Graduate Institute of Life Sciences, National Defense Medical Center, Taipei, Taiwan.
Institute of Biomedical Sciences, Academia Sinica, Taipei, Taiwan.
Elife. 2023 Jul 27;12:e84679. doi: 10.7554/eLife.84679.
Zebrafish exhibit a robust ability to regenerate their hearts following injury, and the immune system plays a key role in this process. We previously showed that delaying macrophage recruitment by clodronate liposome (-1d_CL, macrophage-delayed model) impairs neutrophil resolution and heart regeneration, even when the infiltrating macrophage number was restored within the first week post injury (Lai et al., 2017). It is thus intriguing to learn the regenerative macrophage property by comparing these late macrophages vs. control macrophages during cardiac repair. Here, we further investigate the mechanistic insights of heart regeneration by comparing the non-regenerative macrophage-delayed model with regenerative controls. Temporal RNAseq analyses revealed that -1d_CL treatment led to disrupted inflammatory resolution, reactive oxygen species homeostasis, and energy metabolism during cardiac repair. Comparative single-cell RNAseq profiling of inflammatory cells from regenerative vs. non-regenerative hearts further identified heterogeneous macrophages and neutrophils, showing alternative activation and cellular crosstalk leading to neutrophil retention and chronic inflammation. Among macrophages, two residential subpopulations ( Mac and Mac 3) were enriched only in regenerative hearts and barely recovered after +1d_CL treatment. To deplete the resident macrophage without delaying the circulating macrophage recruitment, we established the resident macrophage-deficient model by administrating CL earlier at 8 d (-8d_CL) before cryoinjury. Strikingly, resident macrophage-deficient zebrafish still exhibited defects in revascularization, cardiomyocyte survival, debris clearance, and extracellular matrix remodeling/scar resolution without functional compensation from the circulating/monocyte-derived macrophages. Our results characterized the diverse function and interaction between inflammatory cells and identified unique resident macrophages prerequisite for zebrafish heart regeneration.
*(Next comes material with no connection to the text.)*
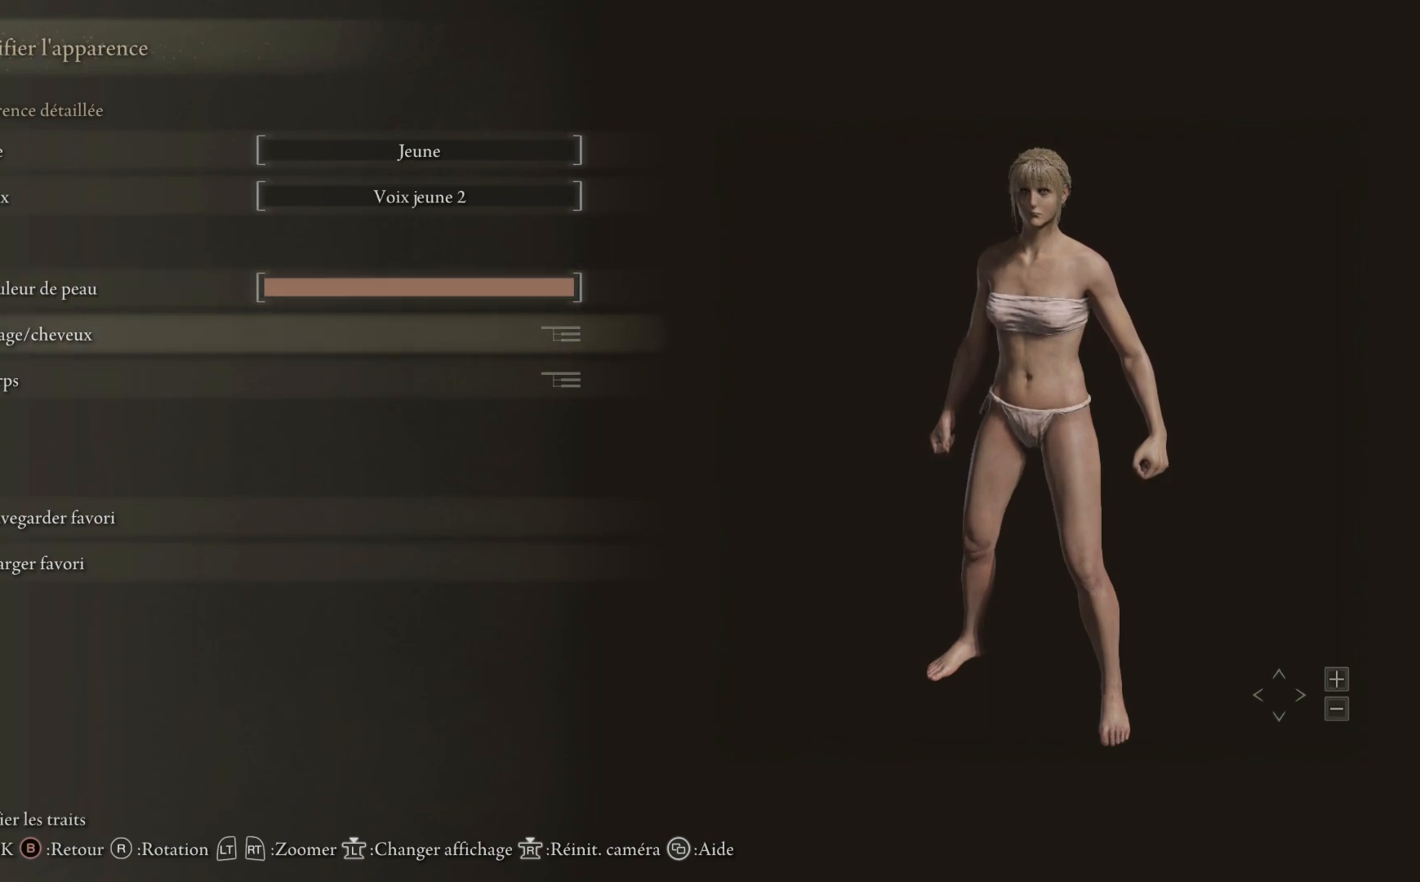
{"buttons": [], "left_stick": "center", "right_stick": "center", "events": []}
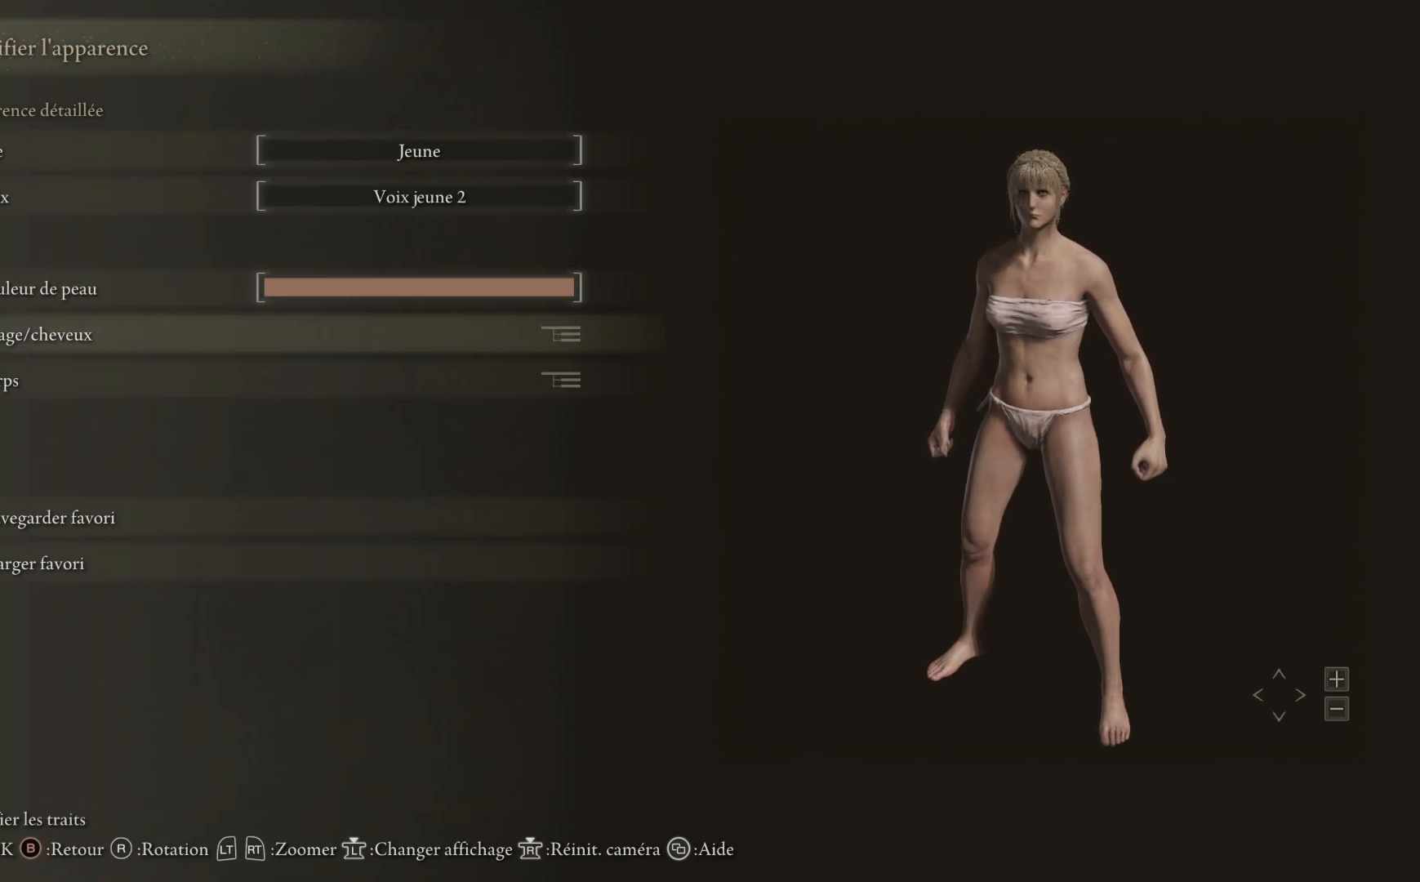
{"buttons": [], "left_stick": "center", "right_stick": "center", "events": [[267, "A", "down"], [350, "A", "up"]]}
斑马鱼在受伤后表现出强大的心脏再生能力,而免疫系统在这个过程中起着关键作用。我们之前曾表明,通过使用氯膦酸盐脂质体(-1d_CL,巨噬细胞延迟模型)延迟巨噬细胞募集会损害中性粒细胞的清除和心脏再生,即使在损伤后第一周内恢复了浸润巨噬细胞数量(Lai 等人,2017)。因此,通过比较心脏修复过程中的这些晚期巨噬细胞与对照巨噬细胞,了解再生巨噬细胞的特性是很有趣的。在这里,我们通过比较非再生性巨噬细胞延迟模型与再生性对照模型,进一步研究心脏再生的机制见解。时间 RNAseq 分析表明,-1d_CL 处理导致心脏修复过程中炎症反应的清除、活性氧稳态和能量代谢受到破坏。对来自再生性和非再生性心脏的炎症细胞进行比较单细胞 RNAseq 分析进一步鉴定了异质性巨噬细胞和中性粒细胞,显示出替代性激活和细胞串扰,导致中性粒细胞滞留和慢性炎症。在巨噬细胞中,仅在再生性心脏中富集了两个常驻亚群(Mac 和 Mac3),并且在 +1d_CL 处理后几乎没有恢复。为了在不延迟循环巨噬细胞募集的情况下耗尽常驻巨噬细胞,我们通过在冷冻损伤前 8 天(-8d_CL)更早地给予 CL 建立了常驻巨噬细胞缺陷模型。令人惊讶的是,常驻巨噬细胞缺陷型斑马鱼仍然表现出血管生成、心肌细胞存活、碎片清除和细胞外基质重塑/疤痕消退缺陷,而循环/单核细胞衍生的巨噬细胞没有功能补偿。我们的研究结果描述了炎症细胞之间的多种功能和相互作用,并确定了独特的常驻巨噬细胞是斑马鱼心脏再生的必要条件。